The physical repair is a simple enough one. But the heartache will take longer to fix.
Jenny Pitt-Clark says her family is hurt and upset after a bronze plaque was stolen from a bench at Oakville's Lakeside Park dedicated to the memory of her late father. Jack Pitt chose the spot overlooking the harbour before his death in 2001. Along with Pitt's name and the years he lived was a simple message: "He loved this park".
Pitt-Clark explains her dad spent a lot of time there sailing and running. It's where her parents' love story unfolded.
"When he met my mother he took her to Lakeside Park on their first date," Pitt-Clark tells NEWSTALK 1010's Moore in the Morning. "They fell in love there. And then he proposed to her in Lakeside Park."

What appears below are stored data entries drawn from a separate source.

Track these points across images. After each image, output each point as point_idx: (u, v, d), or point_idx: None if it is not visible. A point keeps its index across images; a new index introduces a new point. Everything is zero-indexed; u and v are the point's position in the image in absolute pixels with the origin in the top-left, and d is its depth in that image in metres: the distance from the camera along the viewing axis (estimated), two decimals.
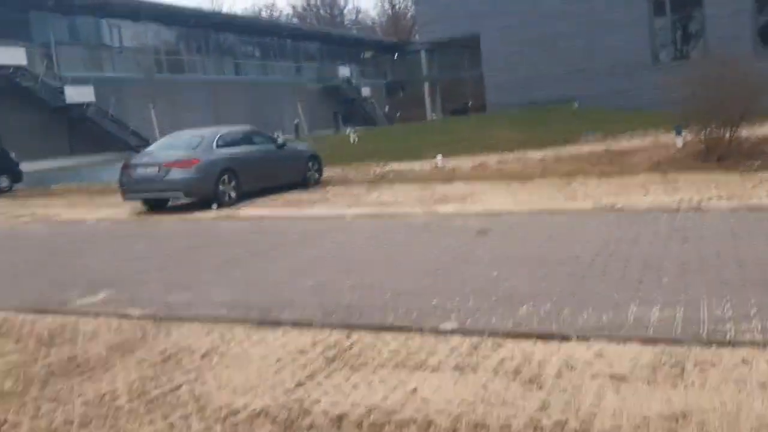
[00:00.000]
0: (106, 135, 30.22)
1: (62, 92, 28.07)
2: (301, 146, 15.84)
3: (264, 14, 65.32)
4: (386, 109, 51.98)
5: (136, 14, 34.64)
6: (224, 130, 12.68)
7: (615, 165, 12.63)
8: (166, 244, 8.50)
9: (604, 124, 21.82)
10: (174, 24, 38.58)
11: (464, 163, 15.86)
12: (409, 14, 77.01)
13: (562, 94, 28.75)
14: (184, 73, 38.46)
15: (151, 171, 11.30)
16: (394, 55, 58.97)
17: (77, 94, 28.61)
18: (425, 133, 26.82)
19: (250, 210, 11.20)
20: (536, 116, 25.96)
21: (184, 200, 11.94)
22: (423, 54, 55.27)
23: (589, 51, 28.96)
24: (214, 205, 11.60)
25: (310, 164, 14.28)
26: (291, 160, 13.80)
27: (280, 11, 70.90)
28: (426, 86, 54.40)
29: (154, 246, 8.48)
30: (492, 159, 15.81)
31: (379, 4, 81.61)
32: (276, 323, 4.61)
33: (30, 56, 26.83)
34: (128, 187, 11.56)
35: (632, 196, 9.04)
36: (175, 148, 11.90)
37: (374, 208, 10.18)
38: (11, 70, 24.88)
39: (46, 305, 5.58)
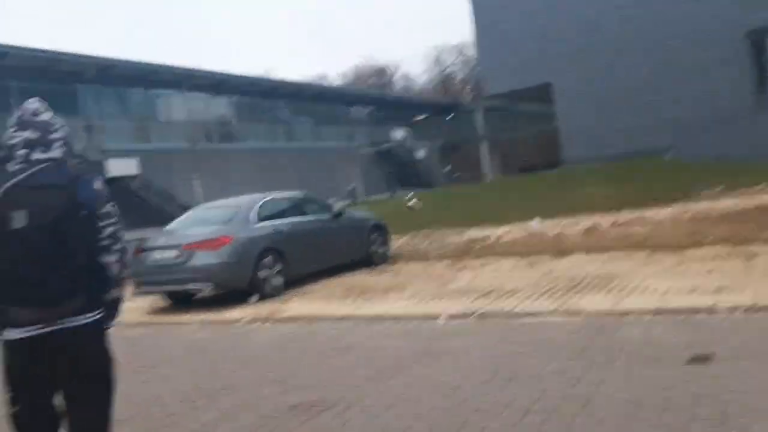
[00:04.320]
0: (152, 209, 28.23)
1: (104, 166, 26.36)
2: (362, 214, 12.95)
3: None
4: (446, 169, 49.33)
5: (183, 84, 33.31)
6: (266, 197, 9.85)
7: None
8: (165, 384, 5.53)
9: (712, 176, 18.30)
10: (223, 92, 37.19)
11: (566, 227, 12.66)
12: (459, 77, 75.50)
13: (649, 146, 25.36)
14: (234, 142, 36.76)
15: (169, 255, 8.48)
16: (447, 116, 56.76)
17: (120, 167, 26.90)
18: (494, 194, 23.73)
19: (301, 305, 8.21)
20: (624, 171, 22.58)
21: (215, 291, 9.02)
22: (478, 113, 52.90)
23: (679, 98, 25.66)
24: (254, 298, 8.69)
25: (374, 236, 11.32)
26: (351, 233, 10.87)
27: (331, 81, 70.06)
28: (483, 145, 51.75)
29: (143, 388, 5.54)
30: (603, 221, 12.56)
31: (429, 69, 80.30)
32: None
33: (70, 129, 25.24)
34: (140, 279, 8.73)
35: None
36: (202, 223, 9.15)
37: (474, 300, 7.05)
38: None
39: None
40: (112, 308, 2.54)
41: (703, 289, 6.20)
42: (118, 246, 2.47)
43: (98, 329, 2.46)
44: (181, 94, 34.00)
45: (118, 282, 2.52)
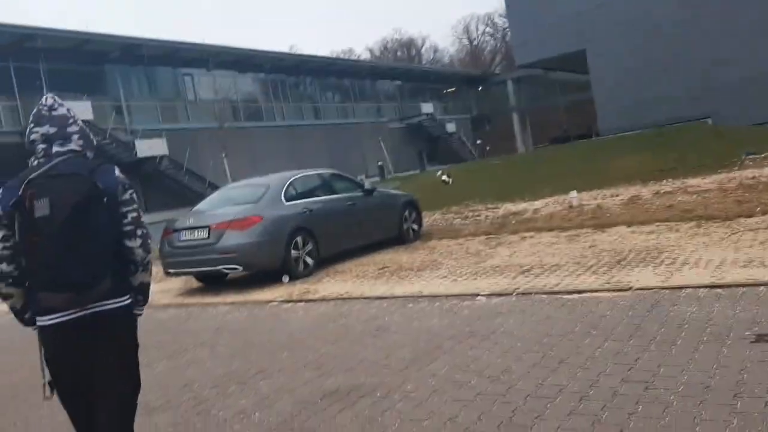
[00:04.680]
0: (182, 189, 28.33)
1: (133, 146, 26.48)
2: (393, 191, 12.67)
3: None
4: (478, 142, 48.57)
5: (209, 62, 33.14)
6: (295, 176, 9.63)
7: None
8: (197, 369, 5.37)
9: (754, 143, 17.58)
10: (249, 70, 36.97)
11: (604, 199, 12.24)
12: (489, 48, 74.15)
13: (687, 113, 24.51)
14: (262, 120, 36.62)
15: (199, 236, 8.33)
16: (478, 88, 55.82)
17: (149, 148, 27.03)
18: (528, 167, 23.19)
19: (333, 284, 8.01)
20: (662, 139, 21.85)
21: (246, 272, 8.86)
22: (509, 84, 51.92)
23: (717, 63, 24.68)
24: (285, 278, 8.52)
25: (406, 213, 11.04)
26: (383, 210, 10.61)
27: (358, 56, 69.28)
28: (515, 117, 50.85)
29: (174, 374, 5.40)
30: (644, 192, 12.10)
31: (458, 40, 78.83)
32: None
33: (98, 110, 25.38)
34: (170, 260, 8.61)
35: None
36: (231, 203, 8.97)
37: (513, 277, 6.76)
38: None
39: None
40: (140, 293, 2.58)
41: (759, 261, 5.81)
42: (140, 231, 2.51)
43: (128, 314, 2.52)
44: (208, 73, 33.88)
45: (144, 266, 2.55)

Pitt-Clark says the bench has become a place for members of her family to go, reflect and to "be with" her dad.
Then on Monday, the 16th anniversary of her father's death, Pitt-Clark's mother got a call from town officials telling her that her husband's plaque had been stolen. It is one of 16 similar memorial markers believed to have been snatched in Oakville in recent days.

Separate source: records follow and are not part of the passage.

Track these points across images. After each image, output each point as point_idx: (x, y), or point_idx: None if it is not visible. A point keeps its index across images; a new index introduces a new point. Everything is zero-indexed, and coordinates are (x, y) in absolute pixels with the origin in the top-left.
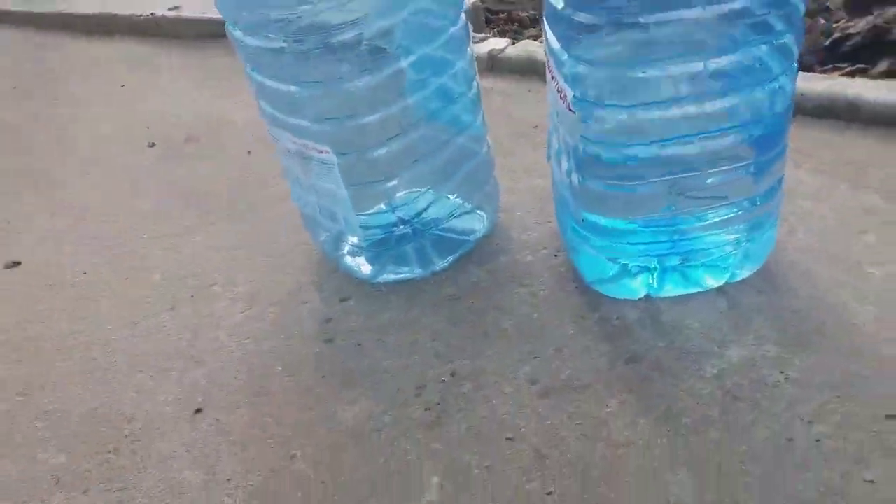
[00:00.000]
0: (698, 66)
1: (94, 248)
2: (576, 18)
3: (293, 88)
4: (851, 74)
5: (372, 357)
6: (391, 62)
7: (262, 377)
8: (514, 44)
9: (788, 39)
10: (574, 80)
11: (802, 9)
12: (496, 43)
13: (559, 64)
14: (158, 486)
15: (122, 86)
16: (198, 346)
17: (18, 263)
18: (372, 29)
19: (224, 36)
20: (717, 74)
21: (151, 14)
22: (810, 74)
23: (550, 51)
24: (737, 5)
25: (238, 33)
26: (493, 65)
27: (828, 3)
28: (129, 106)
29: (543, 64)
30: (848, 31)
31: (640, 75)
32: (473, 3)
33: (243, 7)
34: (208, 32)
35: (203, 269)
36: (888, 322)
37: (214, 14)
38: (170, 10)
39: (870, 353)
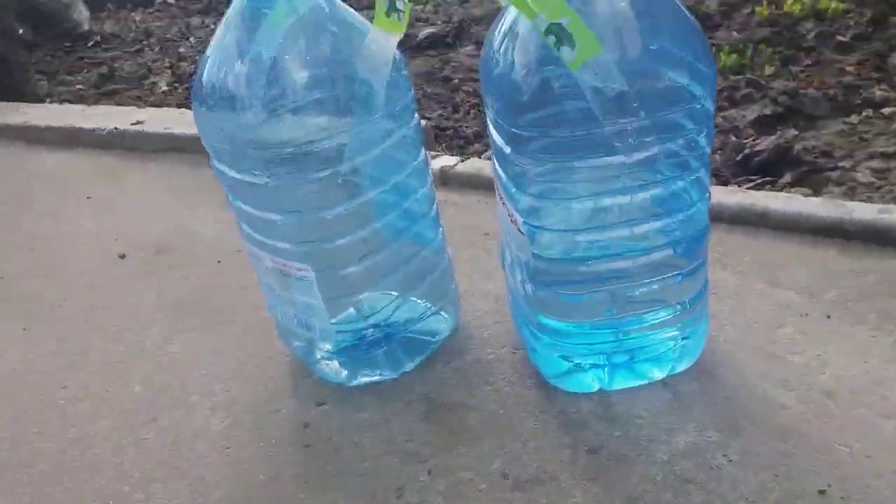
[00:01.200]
0: (626, 199)
1: (72, 360)
2: (518, 164)
3: (274, 216)
4: (761, 186)
5: (350, 460)
6: (362, 192)
7: (245, 485)
8: (463, 160)
9: (702, 174)
10: (522, 210)
11: (709, 151)
12: (447, 160)
13: (508, 194)
14: None
15: (89, 198)
16: (180, 457)
17: None
18: (345, 166)
19: (187, 150)
20: (642, 204)
21: (115, 128)
22: (726, 188)
23: (500, 182)
24: (654, 151)
25: (222, 167)
26: (445, 180)
27: (737, 123)
28: (98, 218)
29: (490, 178)
30: (756, 149)
31: (577, 206)
32: (425, 126)
33: (229, 146)
34: (172, 146)
35: (181, 378)
36: (808, 404)
37: (177, 129)
38: (133, 124)
39: (795, 434)
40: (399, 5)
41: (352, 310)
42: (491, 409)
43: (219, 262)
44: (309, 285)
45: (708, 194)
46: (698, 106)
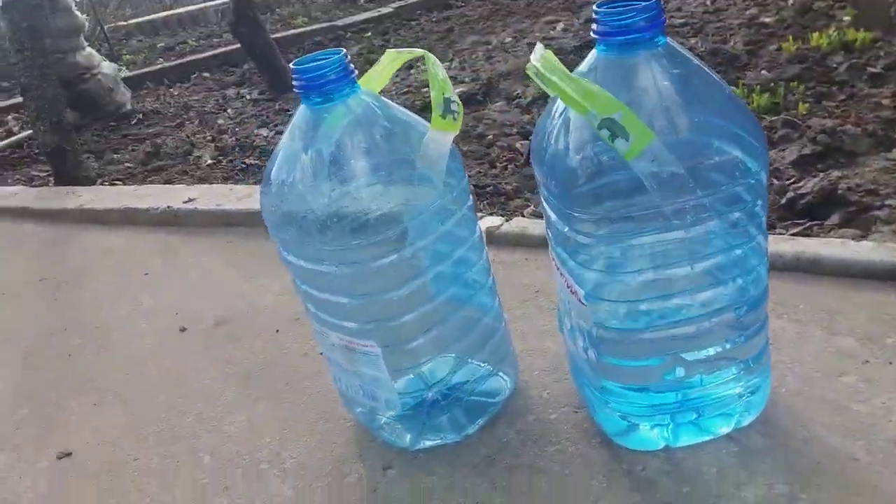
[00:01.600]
0: (686, 268)
1: (142, 437)
2: (577, 238)
3: (343, 300)
4: (808, 230)
5: None
6: (425, 271)
7: None
8: (507, 220)
9: (760, 240)
10: (583, 281)
11: (765, 217)
12: (491, 221)
13: (566, 266)
14: None
15: (146, 274)
16: None
17: (70, 454)
18: (409, 251)
19: (239, 224)
20: (703, 273)
21: (168, 207)
22: (775, 236)
23: (556, 254)
24: (712, 224)
25: (290, 257)
26: (491, 240)
27: (777, 164)
28: (157, 294)
29: (536, 236)
30: (800, 191)
31: (639, 279)
32: None
33: (297, 237)
34: (223, 222)
35: (249, 448)
36: (878, 455)
37: (228, 205)
38: (185, 202)
39: (865, 485)
40: (453, 107)
41: (412, 375)
42: (557, 470)
43: (277, 331)
44: (375, 360)
45: (766, 259)
46: (752, 180)
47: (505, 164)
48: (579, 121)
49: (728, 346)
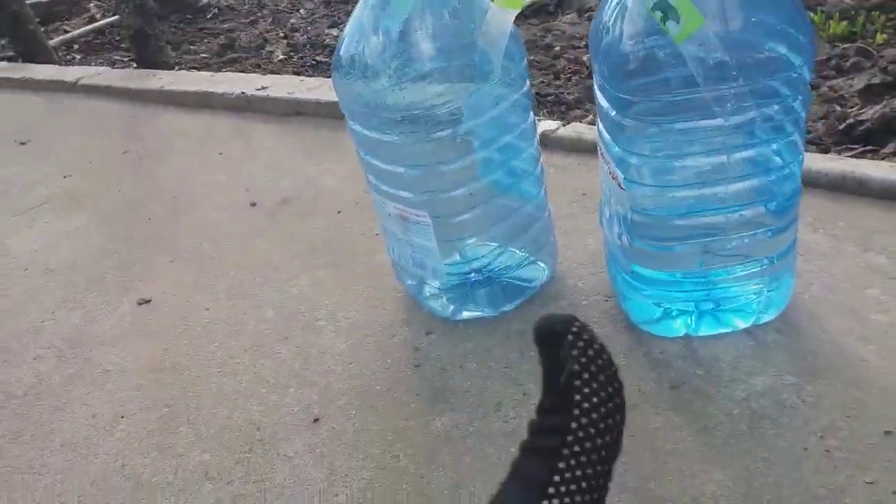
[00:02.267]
0: (723, 158)
1: (213, 291)
2: (623, 125)
3: (400, 169)
4: (862, 154)
5: (455, 380)
6: (475, 150)
7: (366, 394)
8: (564, 125)
9: (796, 137)
10: (623, 166)
11: (805, 115)
12: (548, 125)
13: (610, 152)
14: (289, 480)
15: (220, 154)
16: (310, 369)
17: (149, 301)
18: (463, 127)
19: (308, 114)
20: (738, 164)
21: (242, 93)
22: (826, 156)
23: (602, 140)
24: (751, 115)
25: (357, 126)
26: (547, 143)
27: (843, 92)
28: (229, 172)
29: (590, 142)
30: (860, 118)
31: (677, 164)
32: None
33: (363, 109)
34: (293, 110)
35: (309, 307)
36: (888, 359)
37: (299, 94)
38: (258, 90)
39: (870, 383)
40: None
41: (457, 255)
42: None
43: (339, 212)
44: (425, 229)
45: (801, 157)
46: (795, 74)
47: (569, 75)
48: (633, 9)
49: (755, 239)
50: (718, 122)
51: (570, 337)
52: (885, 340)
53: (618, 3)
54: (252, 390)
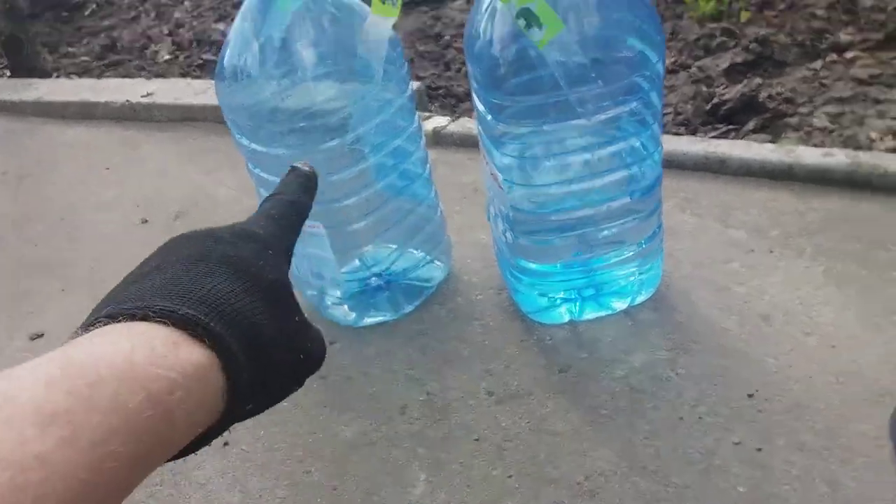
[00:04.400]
0: (589, 155)
1: None
2: (497, 128)
3: None
4: (725, 134)
5: (360, 387)
6: (366, 157)
7: (273, 412)
8: (454, 121)
9: (655, 129)
10: (502, 168)
11: (660, 107)
12: (438, 121)
13: (490, 155)
14: None
15: (107, 168)
16: None
17: (42, 335)
18: (350, 136)
19: (197, 119)
20: (604, 159)
21: (127, 101)
22: (691, 138)
23: (483, 144)
24: (611, 114)
25: (243, 139)
26: (438, 140)
27: (709, 72)
28: (118, 186)
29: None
30: (724, 98)
31: (548, 164)
32: (418, 87)
33: (249, 121)
34: (181, 116)
35: None
36: (747, 327)
37: (186, 100)
38: (143, 97)
39: (733, 351)
40: None
41: (357, 261)
42: (479, 340)
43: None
44: (320, 240)
45: (660, 147)
46: (649, 71)
47: (459, 66)
48: (502, 14)
49: (623, 227)
50: (583, 121)
51: None
52: (745, 310)
53: (486, 10)
54: None
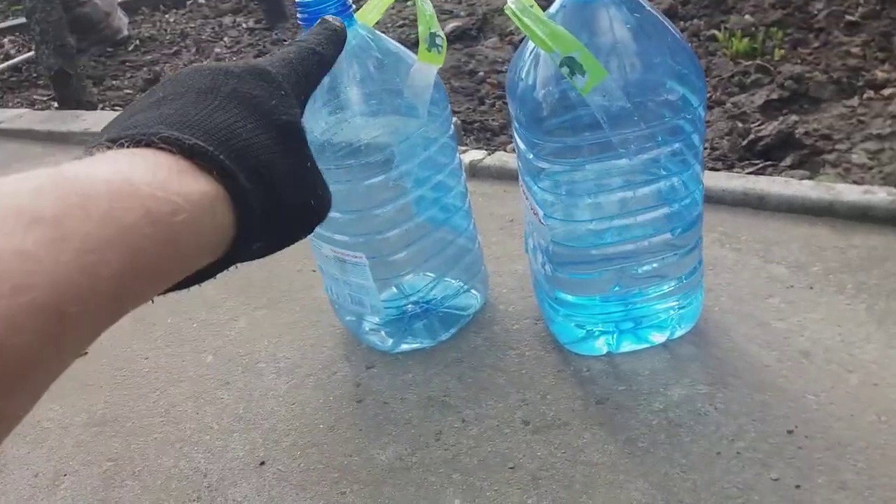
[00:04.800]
0: (630, 193)
1: (151, 339)
2: (539, 166)
3: (335, 214)
4: (763, 170)
5: (397, 411)
6: (408, 192)
7: (309, 433)
8: (490, 154)
9: (697, 168)
10: (542, 203)
11: (701, 147)
12: (475, 154)
13: (531, 191)
14: None
15: None
16: (252, 412)
17: (86, 353)
18: (395, 172)
19: None
20: (645, 197)
21: None
22: (729, 173)
23: (523, 180)
24: (654, 153)
25: None
26: (474, 172)
27: (745, 108)
28: None
29: (514, 169)
30: (760, 134)
31: (590, 201)
32: (454, 122)
33: None
34: None
35: (248, 349)
36: (787, 363)
37: None
38: None
39: (773, 386)
40: (438, 41)
41: (394, 289)
42: (515, 369)
43: None
44: (363, 270)
45: (702, 185)
46: (691, 114)
47: (493, 100)
48: (546, 59)
49: (664, 262)
50: (624, 161)
51: None
52: (784, 346)
53: (530, 54)
54: (196, 438)
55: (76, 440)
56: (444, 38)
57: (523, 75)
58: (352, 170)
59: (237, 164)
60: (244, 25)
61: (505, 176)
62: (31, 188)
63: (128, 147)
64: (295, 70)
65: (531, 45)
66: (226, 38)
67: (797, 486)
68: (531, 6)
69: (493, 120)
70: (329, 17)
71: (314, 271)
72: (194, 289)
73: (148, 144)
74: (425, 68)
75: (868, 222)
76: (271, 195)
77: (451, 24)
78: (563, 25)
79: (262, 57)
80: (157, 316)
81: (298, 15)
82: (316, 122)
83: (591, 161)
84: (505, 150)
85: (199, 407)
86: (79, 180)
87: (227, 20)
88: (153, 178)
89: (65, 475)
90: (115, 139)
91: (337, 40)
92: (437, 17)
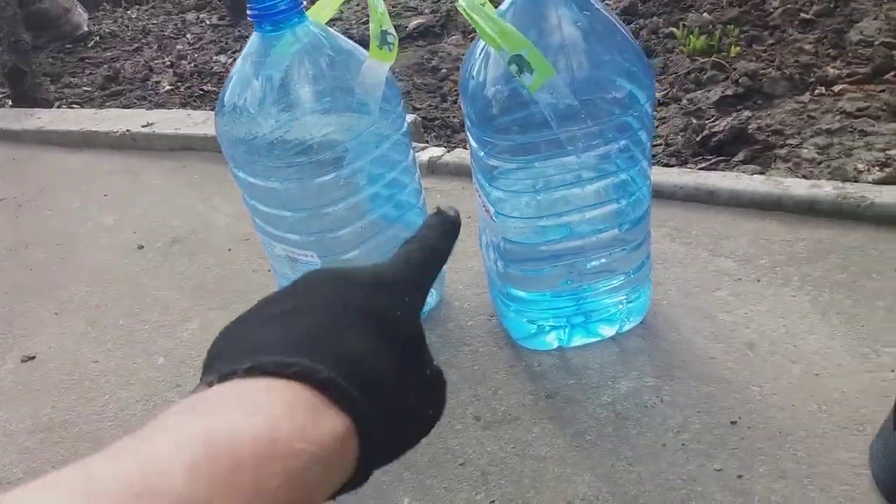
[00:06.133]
0: (579, 190)
1: (101, 342)
2: (489, 164)
3: (285, 213)
4: (715, 165)
5: None
6: (360, 190)
7: None
8: (449, 151)
9: (644, 165)
10: (493, 200)
11: (649, 144)
12: (434, 151)
13: (483, 189)
14: None
15: (106, 195)
16: None
17: (33, 357)
18: (346, 170)
19: (194, 148)
20: (593, 194)
21: (127, 130)
22: (682, 169)
23: (476, 177)
24: (602, 150)
25: (240, 173)
26: (433, 169)
27: (700, 105)
28: (116, 213)
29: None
30: (714, 130)
31: (539, 198)
32: (414, 119)
33: (247, 155)
34: (180, 146)
35: (200, 351)
36: (732, 355)
37: (185, 130)
38: (143, 126)
39: (718, 378)
40: (389, 39)
41: None
42: (468, 365)
43: (229, 249)
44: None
45: (650, 181)
46: (638, 111)
47: (455, 98)
48: (495, 59)
49: (612, 257)
50: (572, 158)
51: None
52: (730, 338)
53: (482, 49)
54: None
55: (20, 447)
56: (396, 35)
57: (474, 73)
58: (303, 167)
59: (366, 395)
60: (207, 22)
61: (464, 173)
62: (186, 466)
63: (263, 378)
64: (416, 271)
65: (482, 42)
66: (188, 35)
67: (739, 476)
68: (482, 4)
69: (454, 117)
70: (443, 207)
71: (269, 270)
72: (147, 290)
73: (281, 375)
74: (377, 65)
75: (815, 216)
76: (394, 421)
77: (415, 21)
78: (513, 23)
79: (387, 261)
80: (108, 318)
81: (248, 11)
82: (266, 120)
83: (541, 159)
84: (464, 148)
85: (149, 410)
86: (226, 448)
87: (191, 16)
88: (292, 426)
89: (8, 483)
90: (252, 370)
91: (454, 232)
92: (402, 13)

Pitt-Clark suspects the plaque was stolen to be sold as scrap metal. She cannot understand why a dealer would accept a box of memorial plaques without calling the police.

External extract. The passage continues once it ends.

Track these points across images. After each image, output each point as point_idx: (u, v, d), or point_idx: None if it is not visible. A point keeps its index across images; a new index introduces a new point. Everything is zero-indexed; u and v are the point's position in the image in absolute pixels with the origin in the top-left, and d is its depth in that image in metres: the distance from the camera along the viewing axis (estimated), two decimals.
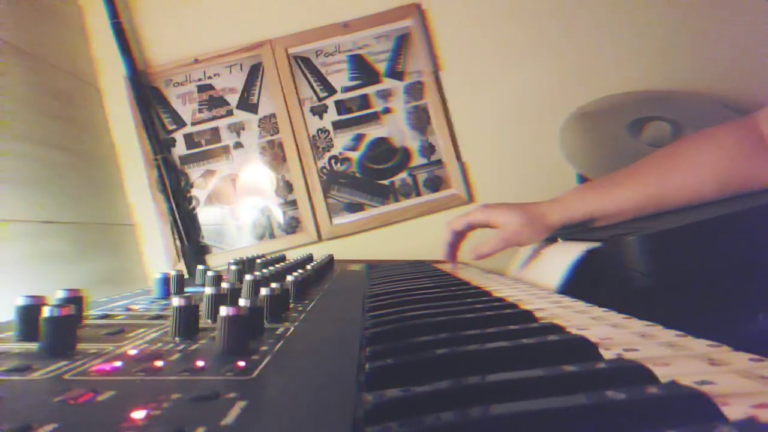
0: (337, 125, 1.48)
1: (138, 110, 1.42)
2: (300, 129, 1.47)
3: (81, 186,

She hopes to use the negative experience to increase regulation on the industry.
But David Kaplan who runs Combined Metal Industries, a network of scrap dealerships tells NEWSTALK 1010 his business faces many restrictions.
He wonders if plaques like the one dedicated to Jack Pitt might have been mixed in with a larger load, making them difficult to detect. Kaplan puts the price of bronze at $2.40/lb.